We visualize the attention map of the class token in TAM to verify that our model can attend to local features that are both transferable and discriminative. Without loss of generality, we randomly sample target-domain images in VisDA-2017 dataset for comparison. As shown in Figure 3, our method captures more accurate regions than Source Only and Baseline. For instance, to recognize the person in the top-left image, Source Only mainly focus on women’s shoulder which is discriminative yet not highly transferable. Moving beyond the shoulder region, the baseline also attends to faces and hands that can generalize well across domains. Our method, instead, ignores the shoulder and only highlight those regions that are important for classification and transferable. Certainly, by leveraging the intrinsic attention mechanism and fine-grained features captured by sequential patches, our method promotes the capability of ViT in transferring domain knowledge.

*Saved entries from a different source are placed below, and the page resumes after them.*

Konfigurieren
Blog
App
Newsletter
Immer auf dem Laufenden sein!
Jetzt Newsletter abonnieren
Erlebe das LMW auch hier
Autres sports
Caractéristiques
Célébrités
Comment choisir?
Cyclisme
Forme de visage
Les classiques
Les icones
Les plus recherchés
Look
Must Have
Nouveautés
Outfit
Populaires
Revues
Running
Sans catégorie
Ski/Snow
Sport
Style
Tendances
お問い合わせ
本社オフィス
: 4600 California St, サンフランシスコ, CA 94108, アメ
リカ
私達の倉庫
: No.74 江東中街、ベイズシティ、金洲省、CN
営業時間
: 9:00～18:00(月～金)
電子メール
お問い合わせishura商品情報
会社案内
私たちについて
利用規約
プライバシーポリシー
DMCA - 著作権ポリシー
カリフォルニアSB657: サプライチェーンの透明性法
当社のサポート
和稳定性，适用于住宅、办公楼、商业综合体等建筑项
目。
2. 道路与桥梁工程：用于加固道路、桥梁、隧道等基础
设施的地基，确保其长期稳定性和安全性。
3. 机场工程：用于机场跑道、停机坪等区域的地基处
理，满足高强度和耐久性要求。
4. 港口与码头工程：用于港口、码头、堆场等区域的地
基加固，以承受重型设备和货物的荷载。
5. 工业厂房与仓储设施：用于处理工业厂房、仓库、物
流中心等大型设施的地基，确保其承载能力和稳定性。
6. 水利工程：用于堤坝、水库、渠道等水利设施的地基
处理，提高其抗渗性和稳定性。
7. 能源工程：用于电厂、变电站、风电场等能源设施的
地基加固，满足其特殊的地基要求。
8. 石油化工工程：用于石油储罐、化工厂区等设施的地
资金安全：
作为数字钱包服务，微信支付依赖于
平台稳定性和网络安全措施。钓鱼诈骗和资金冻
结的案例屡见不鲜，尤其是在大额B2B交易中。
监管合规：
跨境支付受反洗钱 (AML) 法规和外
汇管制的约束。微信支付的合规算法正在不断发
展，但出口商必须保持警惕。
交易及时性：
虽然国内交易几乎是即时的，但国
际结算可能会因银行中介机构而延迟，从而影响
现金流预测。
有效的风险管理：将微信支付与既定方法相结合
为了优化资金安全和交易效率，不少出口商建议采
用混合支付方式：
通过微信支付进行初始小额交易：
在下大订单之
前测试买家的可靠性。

Figure 2: t-SNE visualization of VisDA-2017 dataset, where red and blue points indicate the source (synthetic rendering) and the target (real images) domain, respectively.


In this paper, we perform the first-of-its-kind investigation of ViT’s transferability in UDA task and observe that ViT are more transferable than CNNs counterparts. To further improve the power of ViT in transferring domain knowledge, we propose TVT by explicitly considering the intrinsic merits of transformer architecture. Specifically, TVT captures both transferable and discriminative features in the given image, and retains discriminative information of the learnt domain-invariant representations. Experimental results on widely used benchmarks show that TVT outperforms prior UDA methods by a large margin.

Figure 3: Attention map visualization of person, truck, and bicycle in VisDA-2017 dataset. The hotter the color, the higher the attention.